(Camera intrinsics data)
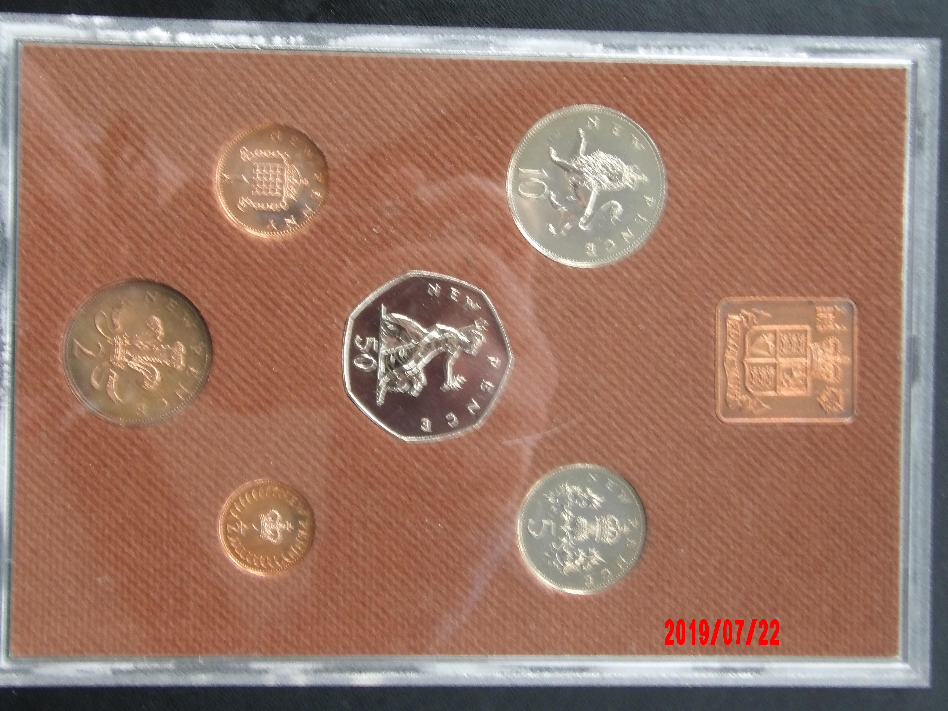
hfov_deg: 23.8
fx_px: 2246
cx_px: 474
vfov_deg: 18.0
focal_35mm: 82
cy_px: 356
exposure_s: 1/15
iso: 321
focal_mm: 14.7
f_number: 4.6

* * *

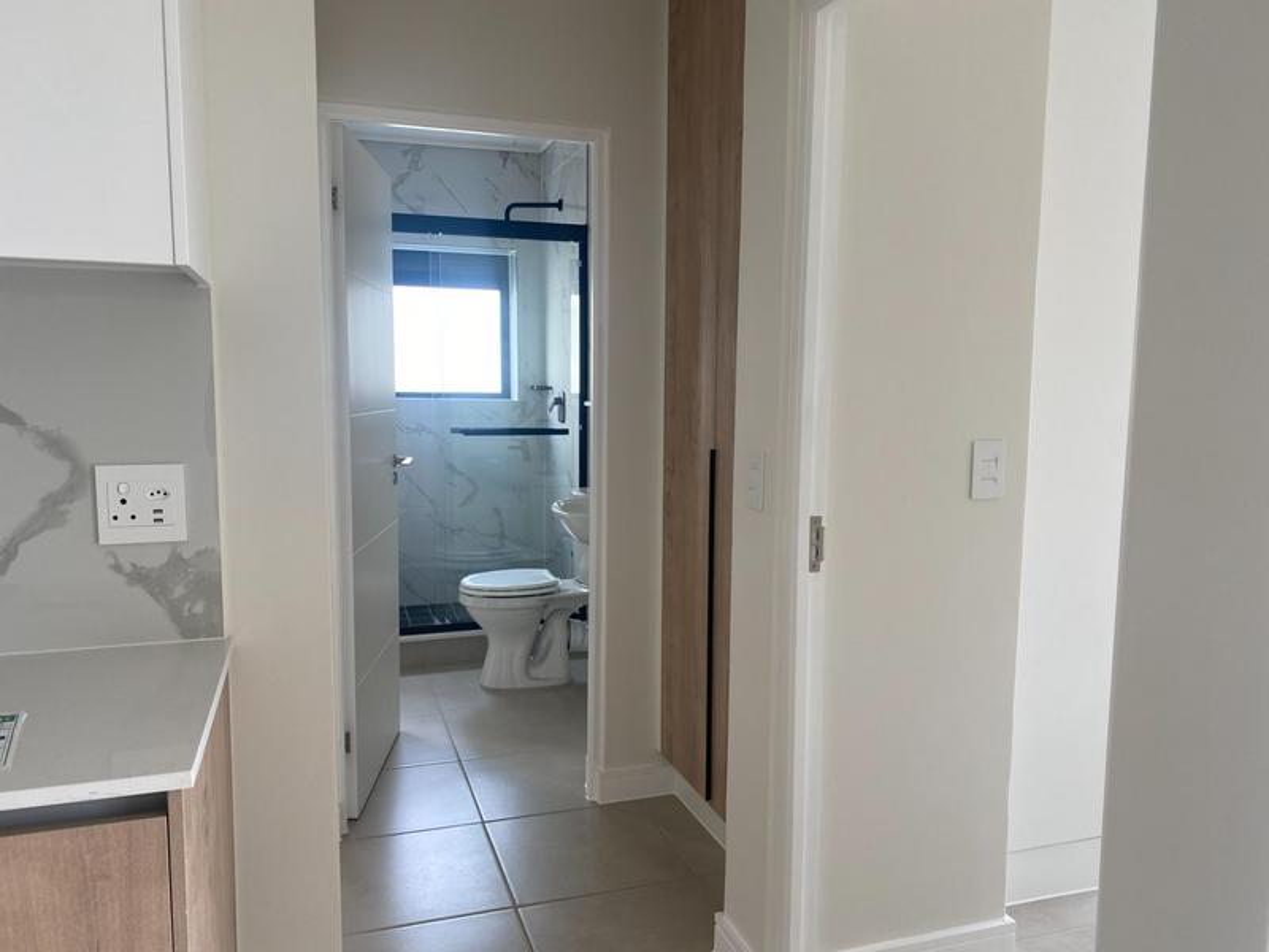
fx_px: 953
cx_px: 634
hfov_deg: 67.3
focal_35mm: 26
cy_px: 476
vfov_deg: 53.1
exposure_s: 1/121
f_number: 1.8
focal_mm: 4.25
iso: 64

* _Exercise aim_:
The required output is the stretch of entries above from the line containing "hfov_deg: 23.8" through the line containing "f_number: 4.6", reproduced exactly.

* _Written response_:
hfov_deg: 23.8
fx_px: 2246
cx_px: 474
vfov_deg: 18.0
focal_35mm: 82
cy_px: 356
exposure_s: 1/15
iso: 321
focal_mm: 14.7
f_number: 4.6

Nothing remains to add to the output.